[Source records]
- - - - - - -

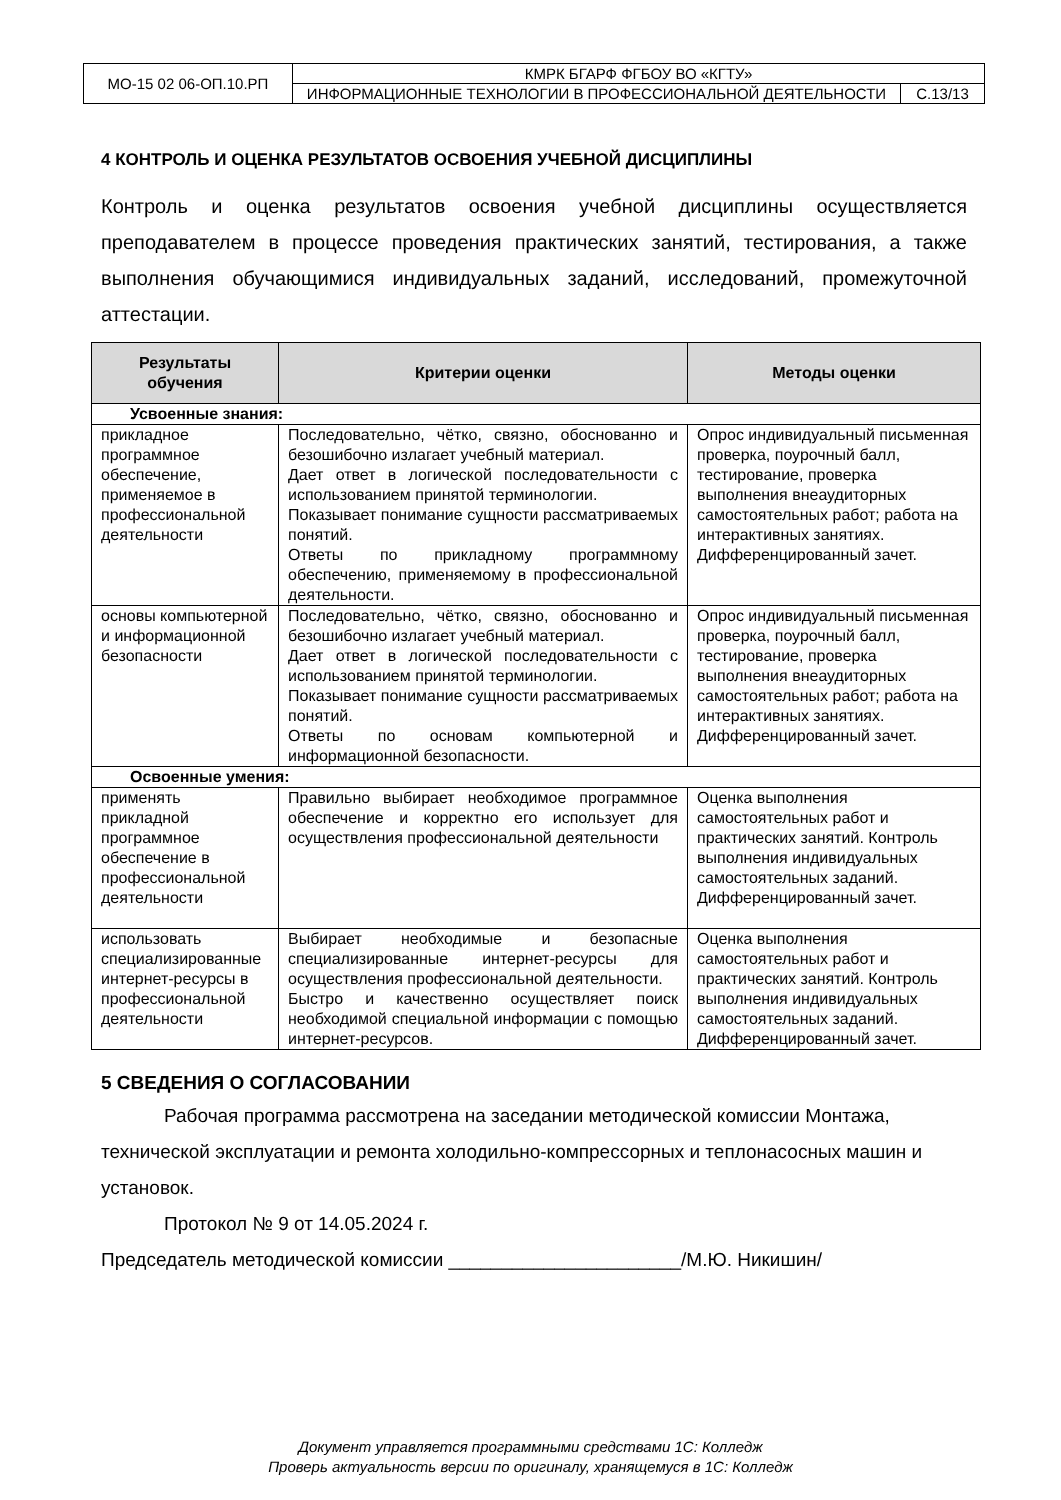| МО-15 02 06-ОП.10.РП | КМРК БГАРФ ФГБОУ ВО «КГТУ» | |
| | ИНФОРМАЦИОННЫЕ ТЕХНОЛОГИИ В ПРОФЕССИОНАЛЬНОЙ ДЕЯТЕЛЬНОСТИ | С.13/13 |
4 КОНТРОЛЬ И ОЦЕНКА РЕЗУЛЬТАТОВ ОСВОЕНИЯ УЧЕБНОЙ ДИСЦИПЛИНЫ
Контроль и оценка результатов освоения учебной дисциплины осуществляется преподавателем в процессе проведения практических занятий, тестирования, а также выполнения обучающимися индивидуальных заданий, исследований, промежуточной аттестации.
| Результаты обучения | Критерии оценки | Методы оценки |
| --- | --- | --- |
| Усвоенные знания: | | |
| прикладное программное обеспечение, применяемое в профессиональной деятельности | Последовательно, чётко, связно, обоснованно и безошибочно излагает учебный материал. Дает ответ в логической последовательности с использованием принятой терминологии. Показывает понимание сущности рассматриваемых понятий. Ответы по прикладному программному обеспечению, применяемому в профессиональной деятельности. | Опрос индивидуальный письменная проверка, поурочный балл, тестирование, проверка выполнения внеаудиторных самостоятельных работ; работа на интерактивных занятиях. Дифференцированный зачет. |
| основы компьютерной и информационной безопасности | Последовательно, чётко, связно, обоснованно и безошибочно излагает учебный материал. Дает ответ в логической последовательности с использованием принятой терминологии. Показывает понимание сущности рассматриваемых понятий. Ответы по основам компьютерной и информационной безопасности. | Опрос индивидуальный письменная проверка, поурочный балл, тестирование, проверка выполнения внеаудиторных самостоятельных работ; работа на интерактивных занятиях. Дифференцированный зачет. |
| Освоенные умения: | | |
| применять прикладной программное обеспечение в профессиональной деятельности | Правильно выбирает необходимое программное обеспечение и корректно его использует для осуществления профессиональной деятельности | Оценка выполнения самостоятельных работ и практических занятий. Контроль выполнения индивидуальных самостоятельных заданий. Дифференцированный зачет. |
| использовать специализированные интернет-ресурсы в профессиональной деятельности | Выбирает необходимые и безопасные специализированные интернет-ресурсы для осуществления профессиональной деятельности. Быстро и качественно осуществляет поиск необходимой специальной информации с помощью интернет-ресурсов. | Оценка выполнения самостоятельных работ и практических занятий. Контроль выполнения индивидуальных самостоятельных заданий. Дифференцированный зачет. |
5 СВЕДЕНИЯ О СОГЛАСОВАНИИ
Рабочая программа рассмотрена на заседании методической комиссии Монтажа, технической эксплуатации и ремонта холодильно-компрессорных и теплонасосных машин и установок.
Протокол № 9 от 14.05.2024 г.
Председатель методической комиссии ______________________/М.Ю. Никишин/
Документ управляется программными средствами 1С: Колледж
Проверь актуальность версии по оригиналу, хранящемуся в 1С: Колледж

- - - - - - -

▶ _Exercise instructions_
Write every record out again exactly; no pictures belong in the copy.

▶ _Solution to this exercise_
| МО-15 02 06-ОП.10.РП | КМРК БГАРФ ФГБОУ ВО «КГТУ» | |
| | ИНФОРМАЦИОННЫЕ ТЕХНОЛОГИИ В ПРОФЕССИОНАЛЬНОЙ ДЕЯТЕЛЬНОСТИ | С.13/13 |
4 КОНТРОЛЬ И ОЦЕНКА РЕЗУЛЬТАТОВ ОСВОЕНИЯ УЧЕБНОЙ ДИСЦИПЛИНЫ
Контроль и оценка результатов освоения учебной дисциплины осуществляется преподавателем в процессе проведения практических занятий, тестирования, а также выполнения обучающимися индивидуальных заданий, исследований, промежуточной аттестации.
| Результаты обучения | Критерии оценки | Методы оценки |
| --- | --- | --- |
| Усвоенные знания: | | |
| прикладное программное обеспечение, применяемое в профессиональной деятельности | Последовательно, чётко, связно, обоснованно и безошибочно излагает учебный материал. Дает ответ в логической последовательности с использованием принятой терминологии. Показывает понимание сущности рассматриваемых понятий. Ответы по прикладному программному обеспечению, применяемому в профессиональной деятельности. | Опрос индивидуальный письменная проверка, поурочный балл, тестирование, проверка выполнения внеаудиторных самостоятельных работ; работа на интерактивных занятиях. Дифференцированный зачет. |
| основы компьютерной и информационной безопасности | Последовательно, чётко, связно, обоснованно и безошибочно излагает учебный материал. Дает ответ в логической последовательности с использованием принятой терминологии. Показывает понимание сущности рассматриваемых понятий. Ответы по основам компьютерной и информационной безопасности. | Опрос индивидуальный письменная проверка, поурочный балл, тестирование, проверка выполнения внеаудиторных самостоятельных работ; работа на интерактивных занятиях. Дифференцированный зачет. |
| Освоенные умения: | | |
| применять прикладной программное обеспечение в профессиональной деятельности | Правильно выбирает необходимое программное обеспечение и корректно его использует для осуществления профессиональной деятельности | Оценка выполнения самостоятельных работ и практических занятий. Контроль выполнения индивидуальных самостоятельных заданий. Дифференцированный зачет. |
| использовать специализированные интернет-ресурсы в профессиональной деятельности | Выбирает необходимые и безопасные специализированные интернет-ресурсы для осуществления профессиональной деятельности. Быстро и качественно осуществляет поиск необходимой специальной информации с помощью интернет-ресурсов. | Оценка выполнения самостоятельных работ и практических занятий. Контроль выполнения индивидуальных самостоятельных заданий. Дифференцированный зачет. |
5 СВЕДЕНИЯ О СОГЛАСОВАНИИ
Рабочая программа рассмотрена на заседании методической комиссии Монтажа, технической эксплуатации и ремонта холодильно-компрессорных и теплонасосных машин и установок.
Протокол № 9 от 14.05.2024 г.
Председатель методической комиссии ______________________/М.Ю. Никишин/
Документ управляется программными средствами 1С: Колледж
Проверь актуальность версии по оригиналу, хранящемуся в 1С: Колледж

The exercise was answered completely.